Mientras sus brazos temblaban, las dos derritieron lentamente los trozos de alma para convertirlos en Elixires, sellándolos dentro de frascos.
—A-Ahí está… K-Kireina-sama… —murmuró Dhyellele.
—Está… hecho… —dijo Savaphe.
—¡Fufufu, muy bien! —dijo Agatheina, cogiendo los frascos y dándomelos.
El Elixir de Fragmento de Divinidad de Dhyellele era de color dorado, mientras que el de Savaphe era verde pálido y azul celeste.
—A-Ahora, si nos disculpas… —murmuró Dhyellele.

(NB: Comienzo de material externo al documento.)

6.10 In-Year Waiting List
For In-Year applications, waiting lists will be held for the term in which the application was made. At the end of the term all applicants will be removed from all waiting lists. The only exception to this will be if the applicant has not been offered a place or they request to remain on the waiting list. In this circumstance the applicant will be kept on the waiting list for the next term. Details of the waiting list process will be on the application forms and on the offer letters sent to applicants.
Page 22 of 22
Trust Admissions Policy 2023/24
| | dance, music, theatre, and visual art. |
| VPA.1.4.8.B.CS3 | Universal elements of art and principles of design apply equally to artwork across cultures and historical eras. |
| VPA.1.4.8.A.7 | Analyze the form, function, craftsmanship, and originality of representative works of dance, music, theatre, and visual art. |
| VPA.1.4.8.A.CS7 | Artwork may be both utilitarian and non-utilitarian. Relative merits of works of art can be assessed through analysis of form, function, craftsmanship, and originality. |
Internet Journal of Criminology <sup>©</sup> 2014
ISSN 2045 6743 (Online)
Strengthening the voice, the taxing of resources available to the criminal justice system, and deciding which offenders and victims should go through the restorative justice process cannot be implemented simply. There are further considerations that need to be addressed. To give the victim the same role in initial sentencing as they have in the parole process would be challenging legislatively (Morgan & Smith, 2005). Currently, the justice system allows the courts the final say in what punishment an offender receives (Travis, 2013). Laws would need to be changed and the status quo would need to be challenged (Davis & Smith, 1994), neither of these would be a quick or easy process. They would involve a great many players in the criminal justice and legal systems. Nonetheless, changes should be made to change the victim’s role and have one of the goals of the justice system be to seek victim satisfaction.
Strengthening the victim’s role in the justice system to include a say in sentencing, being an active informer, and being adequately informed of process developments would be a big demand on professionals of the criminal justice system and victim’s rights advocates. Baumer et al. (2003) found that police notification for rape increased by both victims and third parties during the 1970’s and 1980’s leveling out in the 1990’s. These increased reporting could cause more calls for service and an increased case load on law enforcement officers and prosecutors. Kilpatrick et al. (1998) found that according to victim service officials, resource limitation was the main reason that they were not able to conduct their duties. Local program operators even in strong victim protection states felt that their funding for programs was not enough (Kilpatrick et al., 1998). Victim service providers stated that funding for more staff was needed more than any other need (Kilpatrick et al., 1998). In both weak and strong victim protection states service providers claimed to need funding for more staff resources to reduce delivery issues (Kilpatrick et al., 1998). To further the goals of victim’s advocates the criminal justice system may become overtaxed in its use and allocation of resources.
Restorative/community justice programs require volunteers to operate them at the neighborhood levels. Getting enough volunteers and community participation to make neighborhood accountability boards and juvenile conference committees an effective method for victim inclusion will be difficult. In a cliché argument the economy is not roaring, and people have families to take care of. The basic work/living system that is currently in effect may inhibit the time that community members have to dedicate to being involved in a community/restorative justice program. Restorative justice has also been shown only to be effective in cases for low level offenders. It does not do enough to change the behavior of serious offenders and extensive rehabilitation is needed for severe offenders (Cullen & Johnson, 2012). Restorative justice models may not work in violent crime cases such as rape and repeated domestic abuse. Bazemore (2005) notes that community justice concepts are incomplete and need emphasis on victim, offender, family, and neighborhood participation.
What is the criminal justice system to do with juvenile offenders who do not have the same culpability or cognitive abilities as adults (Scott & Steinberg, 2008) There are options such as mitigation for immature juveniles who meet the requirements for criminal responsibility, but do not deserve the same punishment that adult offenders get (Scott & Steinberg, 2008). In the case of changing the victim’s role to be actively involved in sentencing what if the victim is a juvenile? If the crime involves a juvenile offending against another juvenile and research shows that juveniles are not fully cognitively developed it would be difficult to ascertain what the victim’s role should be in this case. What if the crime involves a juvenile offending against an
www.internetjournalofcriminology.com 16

—Conseguiremos la cooperación de los otros dioses inmediatamente… —dijo Savaphe.
—Muy bien, daos prisa —dijo Agatheina, mientras las dos semidiosas desaparecían a través de grietas en el espacio que conectaban con el Reino Divino especial dentro de las Estepas Oscuras, un lugar que fue construido por los Dioses al ceder trozos de sus Reinos Divinos y unirlos en la zona.
—Quizás ha sido un poco dura… —dijo Gaia.
—C-Ciertamente, pero si es por Kireina-sama, ha merecido la pena —dijo Hydros.
—Creo que ha hecho un trabajo espléndido. Gracias por hacer el trabajo por mí, Agatheina, no estaba de humor para hacer todo eso yo misma —dije.
—¡A-Ah! ¡Kireina-sama, por supuesto! ¡Haría cualquier cosa por ti! ¡Cualquier cosa! —dijo Agatheina con una sonrisa cálida y obsesionada, sonrojándose adorablemente.
No pasaron muchos minutos mientras charlaba con todos, con Agatheina acurrucada en mis brazos, hasta que el resto de los Elixires de Fragmentos de Divinidad llegaron de manos de Dhyellele y Savaphe.
—Todos han estado de acuerdo, Kireina-sama… —dijo Dhyellele.
—Aquí está… el resto… —dijo Savaphe.
Un hermoso cofre lleno de coloridos Elixires de Fragmentos de Divinidad saludó mi vista, y mi apetito crecía más y más con solo admirar sus auras divinas.